■ Problem details
Write out every line of text from the records below word for word, and leave the pictures out of your answer.

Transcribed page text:
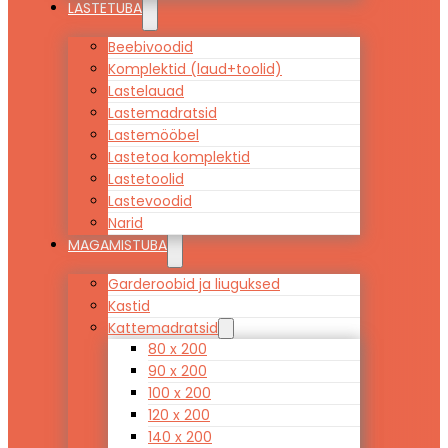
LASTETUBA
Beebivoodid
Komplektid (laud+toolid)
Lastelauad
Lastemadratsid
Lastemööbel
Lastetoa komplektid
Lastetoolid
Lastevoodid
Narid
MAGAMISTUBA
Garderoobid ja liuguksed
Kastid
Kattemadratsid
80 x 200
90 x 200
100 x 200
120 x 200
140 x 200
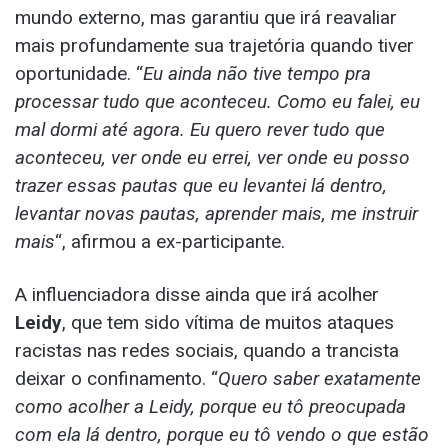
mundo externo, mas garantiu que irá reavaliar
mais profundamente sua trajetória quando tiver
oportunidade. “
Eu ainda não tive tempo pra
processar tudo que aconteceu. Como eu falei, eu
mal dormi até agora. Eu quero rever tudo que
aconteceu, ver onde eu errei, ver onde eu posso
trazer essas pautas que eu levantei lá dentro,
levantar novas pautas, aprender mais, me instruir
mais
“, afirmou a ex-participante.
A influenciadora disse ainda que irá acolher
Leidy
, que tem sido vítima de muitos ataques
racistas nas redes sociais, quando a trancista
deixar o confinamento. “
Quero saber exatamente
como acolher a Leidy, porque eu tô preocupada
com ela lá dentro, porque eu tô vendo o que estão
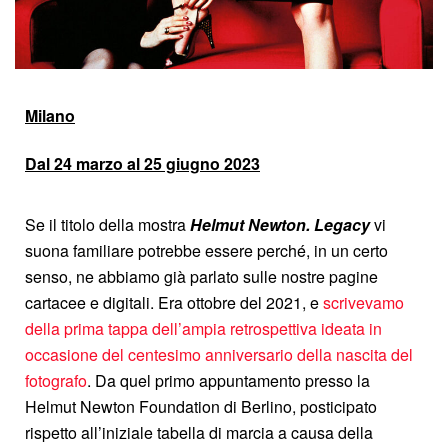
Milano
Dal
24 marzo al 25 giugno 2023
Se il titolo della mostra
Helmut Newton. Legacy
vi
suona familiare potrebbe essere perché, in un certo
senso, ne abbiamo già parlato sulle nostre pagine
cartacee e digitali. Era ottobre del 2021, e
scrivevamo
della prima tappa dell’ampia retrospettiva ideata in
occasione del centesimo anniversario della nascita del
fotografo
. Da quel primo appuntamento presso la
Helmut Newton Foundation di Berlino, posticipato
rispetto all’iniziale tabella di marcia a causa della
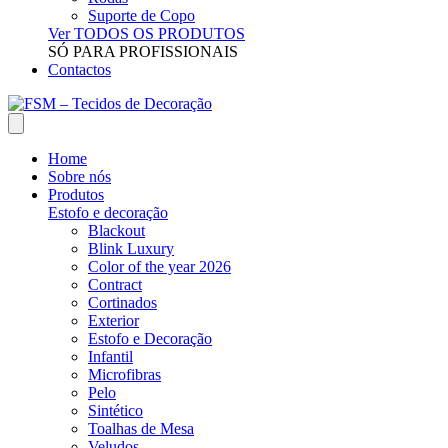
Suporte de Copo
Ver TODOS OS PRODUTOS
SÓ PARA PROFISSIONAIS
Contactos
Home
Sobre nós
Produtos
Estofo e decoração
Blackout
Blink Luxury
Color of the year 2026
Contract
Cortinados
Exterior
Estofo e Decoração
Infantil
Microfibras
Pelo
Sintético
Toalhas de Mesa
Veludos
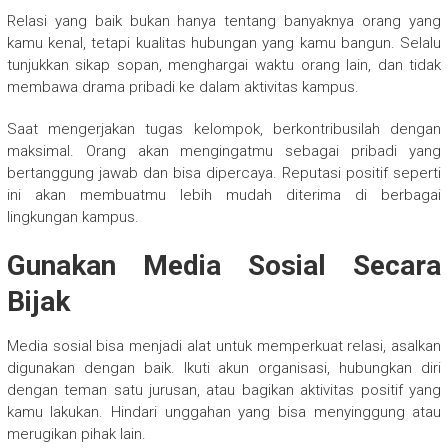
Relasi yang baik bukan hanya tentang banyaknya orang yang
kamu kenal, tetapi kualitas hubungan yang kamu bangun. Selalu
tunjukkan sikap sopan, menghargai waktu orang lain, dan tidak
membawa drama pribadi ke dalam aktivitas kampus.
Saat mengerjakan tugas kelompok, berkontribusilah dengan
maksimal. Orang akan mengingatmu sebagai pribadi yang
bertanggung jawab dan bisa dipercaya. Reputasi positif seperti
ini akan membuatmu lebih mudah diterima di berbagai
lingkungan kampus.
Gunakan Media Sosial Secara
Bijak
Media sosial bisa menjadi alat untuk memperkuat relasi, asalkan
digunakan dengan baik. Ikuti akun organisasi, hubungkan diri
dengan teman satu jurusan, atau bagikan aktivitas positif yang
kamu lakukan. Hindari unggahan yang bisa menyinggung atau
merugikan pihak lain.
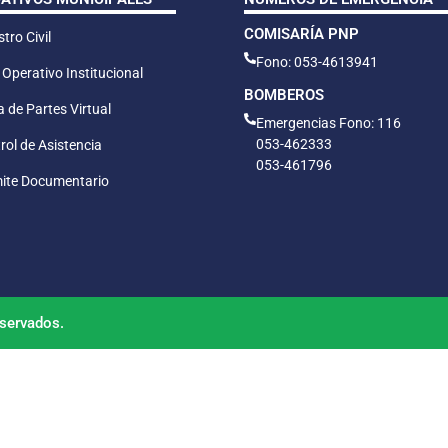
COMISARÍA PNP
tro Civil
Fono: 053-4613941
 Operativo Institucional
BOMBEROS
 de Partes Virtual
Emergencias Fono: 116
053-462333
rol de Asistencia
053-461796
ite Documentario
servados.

■ Worked solution
LASTETUBA
Beebivoodid
Komplektid (laud+toolid)
Lastelauad
Lastemadratsid
Lastemööbel
Lastetoa komplektid
Lastetoolid
Lastevoodid
Narid
MAGAMISTUBA
Garderoobid ja liuguksed
Kastid
Kattemadratsid
80 x 200
90 x 200
100 x 200
120 x 200
140 x 200
mundo externo, mas garantiu que irá reavaliar
mais profundamente sua trajetória quando tiver
oportunidade. “
Eu ainda não tive tempo pra
processar tudo que aconteceu. Como eu falei, eu
mal dormi até agora. Eu quero rever tudo que
aconteceu, ver onde eu errei, ver onde eu posso
trazer essas pautas que eu levantei lá dentro,
levantar novas pautas, aprender mais, me instruir
mais
“, afirmou a ex-participante.
A influenciadora disse ainda que irá acolher
Leidy
, que tem sido vítima de muitos ataques
racistas nas redes sociais, quando a trancista
deixar o confinamento. “
Quero saber exatamente
como acolher a Leidy, porque eu tô preocupada
com ela lá dentro, porque eu tô vendo o que estão
Milano
Dal
24 marzo al 25 giugno 2023
Se il titolo della mostra
Helmut Newton. Legacy
vi
suona familiare potrebbe essere perché, in un certo
senso, ne abbiamo già parlato sulle nostre pagine
cartacee e digitali. Era ottobre del 2021, e
scrivevamo
della prima tappa dell’ampia retrospettiva ideata in
occasione del centesimo anniversario della nascita del
fotografo
. Da quel primo appuntamento presso la
Helmut Newton Foundation di Berlino, posticipato
rispetto all’iniziale tabella di marcia a causa della
Suporte de Copo
Ver TODOS OS PRODUTOS
SÓ PARA PROFISSIONAIS
Contactos
Home
Sobre nós
Produtos
Estofo e decoração
Blackout
Blink Luxury
Color of the year 2026
Contract
Cortinados
Exterior
Estofo e Decoração
Infantil
Microfibras
Pelo
Sintético
Toalhas de Mesa
Veludos
Relasi yang baik bukan hanya tentang banyaknya orang yang
kamu kenal, tetapi kualitas hubungan yang kamu bangun. Selalu
tunjukkan sikap sopan, menghargai waktu orang lain, dan tidak
membawa drama pribadi ke dalam aktivitas kampus.
Saat mengerjakan tugas kelompok, berkontribusilah dengan
maksimal. Orang akan mengingatmu sebagai pribadi yang
bertanggung jawab dan bisa dipercaya. Reputasi positif seperti
ini akan membuatmu lebih mudah diterima di berbagai
lingkungan kampus.
Gunakan Media Sosial Secara
Bijak
Media sosial bisa menjadi alat untuk memperkuat relasi, asalkan
digunakan dengan baik. Ikuti akun organisasi, hubungkan diri
dengan teman satu jurusan, atau bagikan aktivitas positif yang
kamu lakukan. Hindari unggahan yang bisa menyinggung atau
merugikan pihak lain.
COMISARÍA PNP
tro Civil
Fono: 053-4613941
 Operativo Institucional
BOMBEROS
 de Partes Virtual
Emergencias Fono: 116
053-462333
rol de Asistencia
053-461796
ite Documentario
servados.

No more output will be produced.